Ale co może w tym czasie robić sam Morawiecki, by walczyć o tę większość?
– Dla PiS jest to tylko przedłużony czas agonii, który pozwala uporządkować papiery w ministerstwach, dać swoim fuchy, zabezpieczyć fundacje. Czarnek może podpisze powstanie jeszcze jednego instytutu, ktoś może ogłosi konkurs, w którym da swoim pieniądze. To będzie czas, gdy mogą się pakować. Natomiast dla Morawieckiego to mianowanie jest pocałunkiem śmierci – mówi Katarzyna Lubnauer.
To jest tak, jakby pan prezydent pozbywał się przyszłego kontrkandydata do bycia delfinem w PiS po Kaczyńskim. Bo Morawiecki będzie się kojarzył nie tylko z przegranymi wyborami, ale również ze spektaklem bliskim farsie w tworzenie rządu, którego nie może się stworzyć. Już teraz ilość memów związanych z tym, jak można zrobić, żeby 194 było większe niż 248, bije rekordy. Teksty o tym, że Morawiecki zawsze był zwolennikiem aborcji są przedmiotem licznych filmików satyrycznych. Mamy do czynienia z pełną kompromitacją Morawieckiego jako polityka.
Uważa, że Morawiecki nie ma dziś potencjału, by podkupywać polityków z innych partii. Sytuacja jest inna niż cztery lata temu, a Polacy wyraźnie pokazali, że chcą zmiany i nie chcą rządów PiS.
– Jedyne co Morawiecki może zrobić, żeby uratować swoją twarz to powiedzenie w pewnym momencie, że mimo iż dostał misję stworzenia rządu, to się jej nie podejmuje ze względu na to, że ona jest nierealna. Myślę, że każdy nowo wybrany poseł z dotychczasowej opozycji demokratycznej, kto zdecydowałby się teraz rozmawiać z Morawieckim, miałby ten sam problem. Ciężko malować się w przypadku kobiet i golić w przypadku mężczyzn bez lustra – mówi.
Wiadomo, że chętnych do rozmów brak. Choć PiS podobno cały czas ich widzi.
– Konfederacja też zadeklarowała, że nie chce mieć z nim do czynienia – przypomina prof. Radosław Markowski, politolog.
Co jeszcze może pokazać Morawiecki
Odpowiedź na pytanie, czym jeszcze może nas zaskoczyć Morawiecki, nie jest prosta.
– Co może Mateusz Morawiecki? Będzie robił umizgi. Jego zdolności opowiadania iluzji o świecie są ogromne i przez następne parę tygodni będzie opowiadał te iluzje. Aż wreszcie trafi na beton. Może próbować skłócać. Mianowanie Sawickiego na marszałka seniora też jest jakąś próbą rozbicia jedności demokratycznej opozycji – zwraca uwagę w rozmowie z naTemat prof. Markowski.

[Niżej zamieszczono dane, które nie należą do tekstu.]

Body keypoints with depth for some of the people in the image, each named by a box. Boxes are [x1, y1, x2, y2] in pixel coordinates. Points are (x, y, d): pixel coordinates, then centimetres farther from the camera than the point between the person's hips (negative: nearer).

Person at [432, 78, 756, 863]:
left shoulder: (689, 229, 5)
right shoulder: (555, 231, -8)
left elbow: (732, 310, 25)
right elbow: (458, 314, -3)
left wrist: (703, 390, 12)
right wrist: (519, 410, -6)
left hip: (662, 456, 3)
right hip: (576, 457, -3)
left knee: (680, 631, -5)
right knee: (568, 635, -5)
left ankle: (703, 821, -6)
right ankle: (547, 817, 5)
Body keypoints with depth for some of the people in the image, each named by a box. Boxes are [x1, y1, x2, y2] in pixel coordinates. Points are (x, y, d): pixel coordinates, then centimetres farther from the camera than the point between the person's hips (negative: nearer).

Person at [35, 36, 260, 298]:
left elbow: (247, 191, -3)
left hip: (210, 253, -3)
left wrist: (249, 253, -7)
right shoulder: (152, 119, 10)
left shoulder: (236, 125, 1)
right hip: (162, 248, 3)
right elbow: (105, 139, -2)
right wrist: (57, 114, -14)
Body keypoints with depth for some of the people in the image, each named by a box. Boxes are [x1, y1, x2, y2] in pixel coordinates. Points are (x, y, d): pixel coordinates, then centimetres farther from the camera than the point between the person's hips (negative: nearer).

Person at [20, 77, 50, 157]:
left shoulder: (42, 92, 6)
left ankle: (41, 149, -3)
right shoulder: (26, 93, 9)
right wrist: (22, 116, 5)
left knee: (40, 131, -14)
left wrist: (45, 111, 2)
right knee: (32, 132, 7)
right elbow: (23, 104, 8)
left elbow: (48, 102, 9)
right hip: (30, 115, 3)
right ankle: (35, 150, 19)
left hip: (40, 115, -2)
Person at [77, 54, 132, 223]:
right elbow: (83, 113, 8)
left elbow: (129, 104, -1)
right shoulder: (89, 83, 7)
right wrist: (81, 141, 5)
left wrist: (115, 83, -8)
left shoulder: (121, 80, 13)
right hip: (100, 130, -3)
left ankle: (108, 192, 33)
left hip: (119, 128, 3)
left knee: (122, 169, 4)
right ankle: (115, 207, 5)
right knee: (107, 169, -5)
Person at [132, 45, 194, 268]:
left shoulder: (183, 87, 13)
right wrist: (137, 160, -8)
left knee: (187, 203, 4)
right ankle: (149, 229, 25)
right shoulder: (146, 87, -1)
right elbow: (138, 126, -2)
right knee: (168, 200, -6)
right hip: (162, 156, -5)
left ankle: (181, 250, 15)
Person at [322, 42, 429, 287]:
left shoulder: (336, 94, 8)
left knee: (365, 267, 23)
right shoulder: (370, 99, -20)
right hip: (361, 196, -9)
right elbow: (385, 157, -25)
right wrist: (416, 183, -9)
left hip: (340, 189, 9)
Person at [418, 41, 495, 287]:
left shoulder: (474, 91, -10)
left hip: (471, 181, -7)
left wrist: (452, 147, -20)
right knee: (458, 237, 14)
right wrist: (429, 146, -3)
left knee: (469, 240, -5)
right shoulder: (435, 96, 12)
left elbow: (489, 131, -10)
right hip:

Czy Morawiecki pokaże jeszcze inną twarz, której do tej pory nie widzieliśmy?
Przypomnijmy, zaskoczył ostatnio wywiadem w Interii, w którym stwierdził, że od zawsze był zwolennikiem kompromisu aborcyjnego i wyrok TK był błędem. Nie widział też negatywnej kampanii PiS, w której sam używał różnych epitetów wobec Donalda Tuska. Pomijając to, co jego rząd mówił o PSL, z którym teraz chciałby się układać.
– Mamy za sobą sześć lat premiera Morawieckiego i jego kłamstw o świecie. Będą oczywiście różne rzeczy. Zaraz się okaże, że jednak był doradcą Tuska. Albo jeszcze coś innego – mówi prof. Markowski.
Politolog uważa, że to wszystko prawdopodobnie i tak się nie uda. Natomiast, my Polacy, poniesiemy z tego powodu bardzo duże straty, bo w kraju i za granicą są różne rzeczy do zrobienia natychmiast. A my w tym czasie będziemy się bawić w zabiegi Morawieckiego, które nic nie dadzą.
– Nie wiem, co on jeszcze teraz zrobi. Na miejscu opozycji powiedziałbym, żeby w ogóle się nie odzywać. Nie reagować na to, co będzie mówił do mediów publicznych. Niech sobie chodzi, niech sobie jeździ, niech sobie próbuje rozmawiać, niech gada, co chce. Ten czas upłynie. Uważam, że po stronie opozycji demokratycznej powinna być totalna ignorancja. Odczekać swoje i zrobić swoje – mówi prof. Markowski.